オレが倒れたとき、一人じゃなかったっけ?
「なんで…。」
「漏らしてたから、ベッドに寝かせる前にちゃんと着替えさせたよ。」
「ぉっっっぉぇええっ!?」
自分の体を確認すると、何故かポロシャツに短パンという卓球の練習着になっていた。
「え…なんでこの格好…?」
「全裸が良かったかい?」
「あ…いや…。てか、オレ、漏らしてた?」
「ああ、ぐっしょりと黄色い液体に腰のあたりをひたして床に仰臥していたよ。」
「え?ぎょ…ぎょうが?」
米田が両手を広げて少し後ろに反るような動きをしたから、ギョウガってのはたぶん仰向けのことなんだろう。

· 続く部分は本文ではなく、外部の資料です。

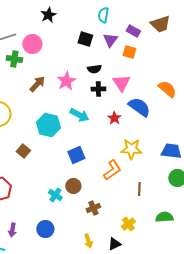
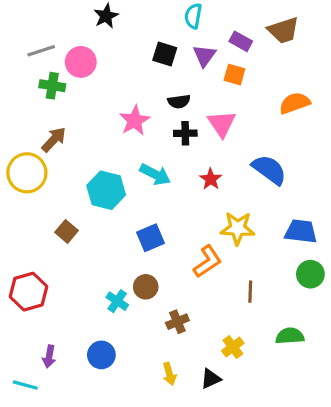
brown arrow: (37, 84) -> (54, 140), moved
orange semicircle: (167, 89) -> (295, 103), moved, turned -60
blue semicircle: (139, 107) -> (269, 170), moved

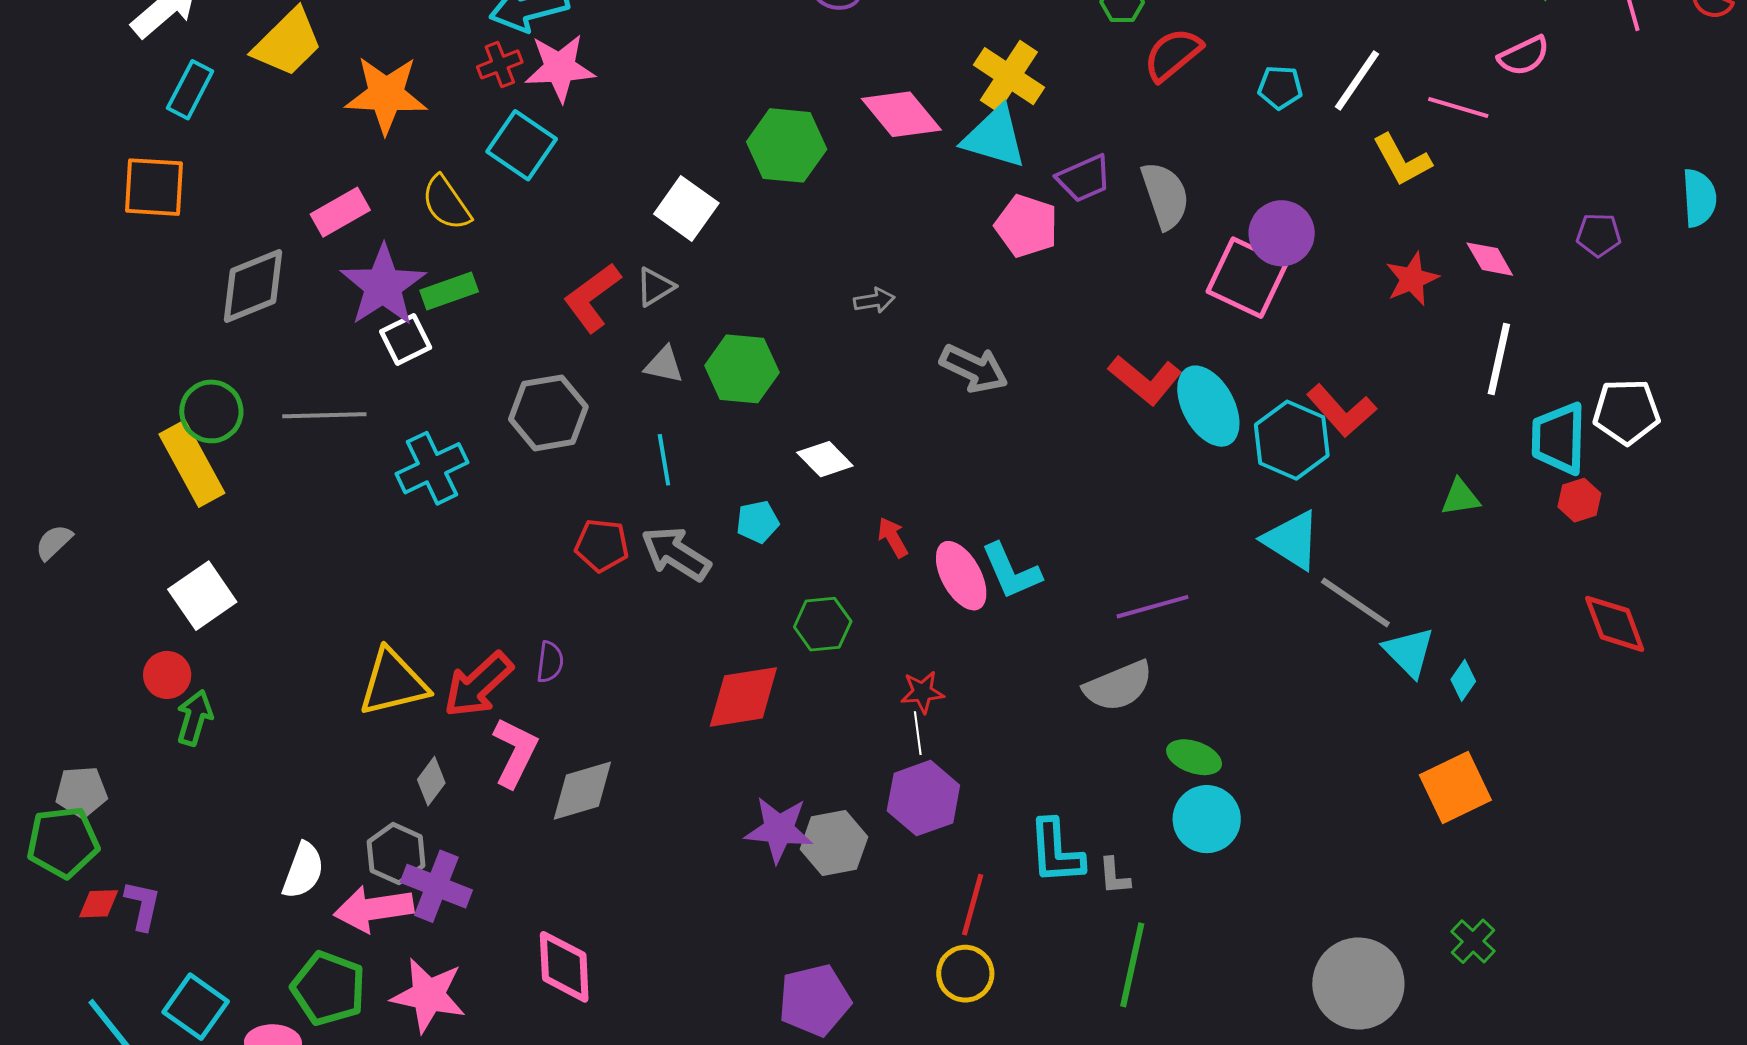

現状を整理しようとするのに、何から考えていいのかよくわからない。
「オレ…あ………。」
ぶっ倒れる前の光景が脳裏をよぎった。
「あっっ!あああああっっっ!米だよっっ!コメに虫がついてたんだっっっ!」
窓を指差して必死で叫んだ。
「へぇ?米の虫除けには唐辛子が効くというけど、今は市販の虫除けがあるから買ってみたらどうかな?」
「ちが、ちが、デカくてぶよぶよしてて、デカイんだよ。で、透けてて、デカイんだ!」
「大きな虫が出て怖かったのかい?」
「ちが!ほらっ!そこ!」
妙に冷静な米田の腕を引っ掴んで、窓際に押しやった。
オレはもう見たくないから、米田の背中にぎゅっと隠れる。
「虫っっっ!まだいる?」
「うーん、小さな虫はいっぱいいるけど…ねえ、もしかしてキミが虫って言ってるのは……。」
米田が両手の指でフレームのように四角を描いた。
そこにビョン!と小さな音がして、どこかの風景が映し出される。
「きっと、これのことだよね?」
そう言った米田の手のフレーム中から、さっきのプヨンプヨンが小さく顔をのぞかせた。
「ひぐっっっっっっっ。」
オレはみっともなく喉をならして、その場にへたり込んだ。
なんだ…これ…。
ああ、また意識を手放したい。
けど、意識を保ったまま、また漏らしそうだ。
コワイ…。
てか、なんなんだ。なんだ…なんなんなんだ。